Earlier that year I'd been on a school excursion to Lismore "to see the computer". Richmond River High had got themselves a computer. It was a WANG the size of a washing machine, with a separate mark-sense card reader and a separate RF adapter which connected to a big black and white TV. It was new by the way.

The rate of advance from the WANG to the Apple I was incredible. I'm still intoxicated by it.

The Apple I computers got bought back by Apple for the release of the Apple II. That's why they're so rare, Apple wanted them gone. They were not a user-friendly computer. It booted to the Monitor prompt, and did not include BASIC in the ROM.
Weird that they say "4 Ko RAM". That's how the French refer to bytes (octets) but everything else is in American units and dollars.
This is not an original copy of the advertisement. This is typeset horribly from the original text of the ad, probably.

Giveaways are brutal/ill placed line breaks, zero quotes being curly ones (single and double), -- instead of a en/em dash, missing hypenation or existing one that does not align with typesetting "dis- play", etc., etc.

Why not use an image of the original instead? [1]

Jobs would have never signed off on a typographic eyesore like this. :]

[1] https://www.alamy.com/stock-image-an-advertisement-for-the-a...

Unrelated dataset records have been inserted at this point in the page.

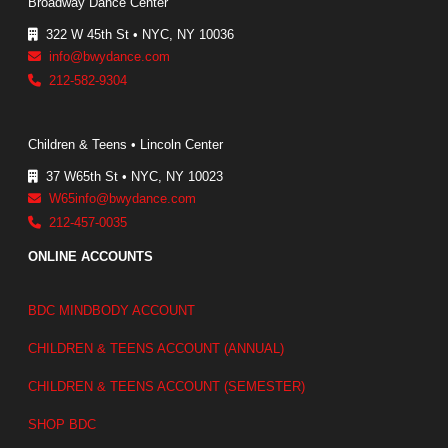
Broadway Dance Center
322 W 45th St • NYC, NY 10036
info@bwydance.com
212-582-9304
Children & Teens • Lincoln Center
37 W65th St • NYC, NY 10023
W65info@bwydance.com
212-457-0035
ONLINE ACCOUNTS
BDC MINDBODY ACCOUNT
CHILDREN & TEENS ACCOUNT (ANNUAL)
CHILDREN & TEENS ACCOUNT (SEMESTER)
SHOP BDC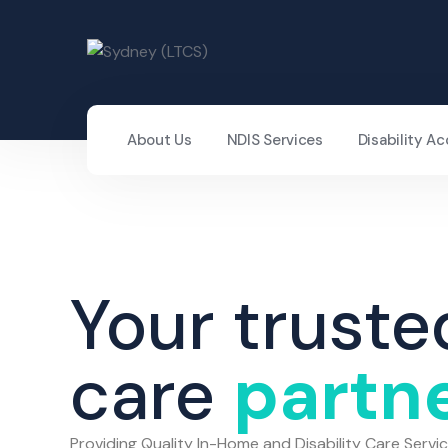
About Us
NDIS Services
Disability 
Your truste
care
partn
Providing Quality In-Home and Disability Care Servi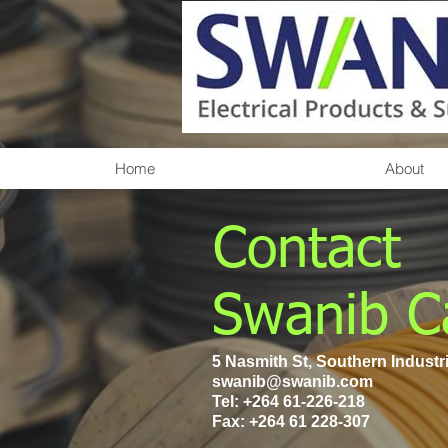
Home
About
Contact
Swanib C
5 Nasmith St, Southern Industr
swanib@swanib.com
Tel:
+264 61-226-218
Fax: +264 61 228-307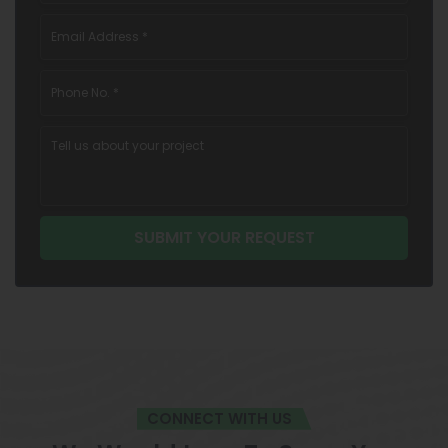
CONNECT WITH US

Jobs might have had a good eye for typography but he seems to have had a blind spot when it came to grocers’ apostrophes. :)
It descended into glitch-ass slop towards the end, which I found funny. Very telling of an LLM/VLM since OCR would print straight garbage if it can't map a glyph to text.

This is actually a great example of why domain knowledge is important.

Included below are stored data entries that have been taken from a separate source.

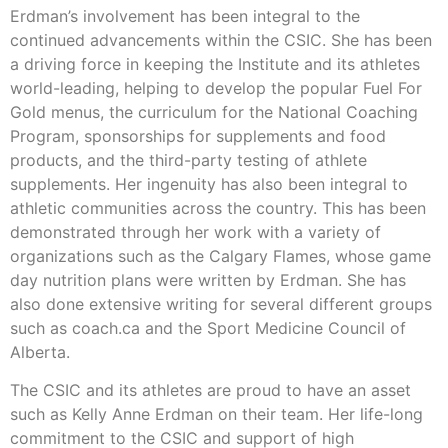
Erdman’s involvement has been integral to the
continued advancements within the CSIC. She has been
a driving force in keeping the Institute and its athletes
world-leading, helping to develop the popular Fuel For
Gold menus, the curriculum for the National Coaching
Program, sponsorships for supplements and food
products, and the third-party testing of athlete
supplements. Her ingenuity has also been integral to
athletic communities across the country. This has been
demonstrated through her work with a variety of
organizations such as the Calgary Flames, whose game
day nutrition plans were written by Erdman. She has
also done extensive writing for several different groups
such as coach.ca and the Sport Medicine Council of
Alberta.
The CSIC and its athletes are proud to have an asset
such as Kelly Anne Erdman on their team. Her life-long
commitment to the CSIC and support of high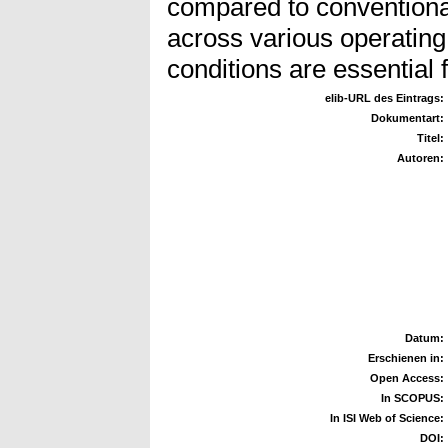
compared to conventiona
across various operating 
conditions are essential 
elib-URL des Eintrags:
Dokumentart:
Titel:
Autoren:
Datum:
Erschienen in:
Open Access:
In SCOPUS:
In ISI Web of Science:
DOI:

The printed ad is much easier to read despite the text being more densely-packed. This is because the LLM extraction stripped formatting (including the bolded and italicized text that directs readers towards interesting factoids) and used a system font and size (which is inconsistent and, often times, harder to read in column form) while the ad used a print appropriate serif that is consistent and easy to read on paper.

I'd like to think that this is graphic design 101, but when LLMs are threatening creative jobs en masse...not great.

But not to worry! All of the LLMs will nail this tomorrow after the ad's been RLHF'ed appropriately. minitruth doesn't sleep!